Moi — Cet automne, si tout va bien. J’attends les révisions de l’éditeur pour connaître l’ampleur de la tâche de réécriture.

Pierre — Je suis content de savoir que tu vas occuper un peu plus d’espace dans ma bibliothèque!

Moi — Un centimètre d’épaisseur de plus, probablement.

Troy — Ha ha ha!

Pierre — Quoi d’autre?

Moi — Mille affaires. (Je feuillette mon agenda.) Je travaille aussi sur un projet de livre-objet. Ça va s’appeler La mesure de l’outil et ça prendra la forme d’un ruban à mesurer – accompagné d’un mode d’emploi. Le texte va porter sur l’importance ou non de la taille du pénis et sera imprimé sur les deux côtés du ruban : l’un dira que la taille n’a pas d’importance, l’autre dira qu’elle en a.

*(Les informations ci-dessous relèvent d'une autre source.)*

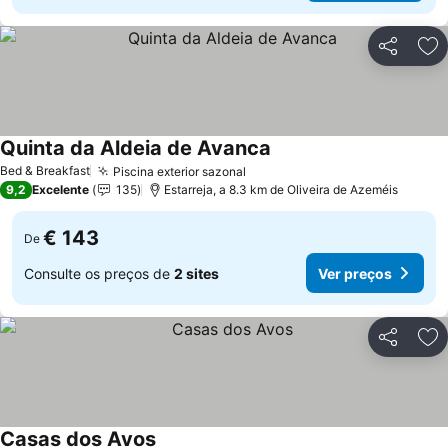
Partilhar
Ad
Quinta da Aldeia de Avanca
Bed & Breakfast
Piscina exterior sazonal
9,2
Excelente
135
Estarreja, a 8.3 km de Oliveira de Azeméis
€ 143
De
Consulte os preços de
2 sites
Ver preços
Partilhar
Ad
Casas dos Avos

Pierre — Belle adéquation entre la forme, le fond et le format.

Moi — C’est ce que j’essaie de faire, de plus en plus. Éventuellement, je pense que je ne vais sortir que des livres-objets à d’infimes tirages, juste pour mon plaisir égoïste de les tenir entre mes mains!

Troy — Says the girls who publishes freely almost everything she writes on the web.

Moi — Meh. Je n’ai fait vœu ni de chasteté, ni de cohérence.

Pierre — En tout cas. On peut dire que tu t’es tenue occupée.

Moi — Oh, c’est loin d’être tout. J’ai écrit des tas de trucs pour L’idiot utile. Un article… en fait, non, plutôt l’équivalent de trois… plus une grille de mots croisés, une bande dessinée de A-Nancy et probablement aussi des illustrations pour un autre article… et une chanson pour le prochain numéro, ainsi que d’autres qui seront aussi mises en musique par Kitty French…

Troy — My god! That’s a lot.

Moi — Attend, ce n’est pas tout. Je continue à alimenter mes mille blogs et j’ai promis des textes à deux autres revues. Et puis j’ai deux autres manuscrits sur lesquels je travaille en parallèle…

Pierre — Ta version corrigée d’Angéline de Montbrun?

Moi — Oui, et aussi mon roman à contrainte BDSM intitulé La comtesse de Cadente.

Pierre — Re-wow.

Moi — Et je ne parle pas des autres petites bricoles que je fais on the side. Et des autres projets qui me trottent dans la tête et que je n’ai pas encore amorcés.

Troy — C’est plate que ce bel élan soit interrompu par ton retour au travail.

Moi — Meh. Je me dis qu’aller fouetter des culs et torturer des couilles, ce sera presque des vacances.

Pierre — (En finissant son café.) Tu es un vrai bourreau de travail, ma chérie.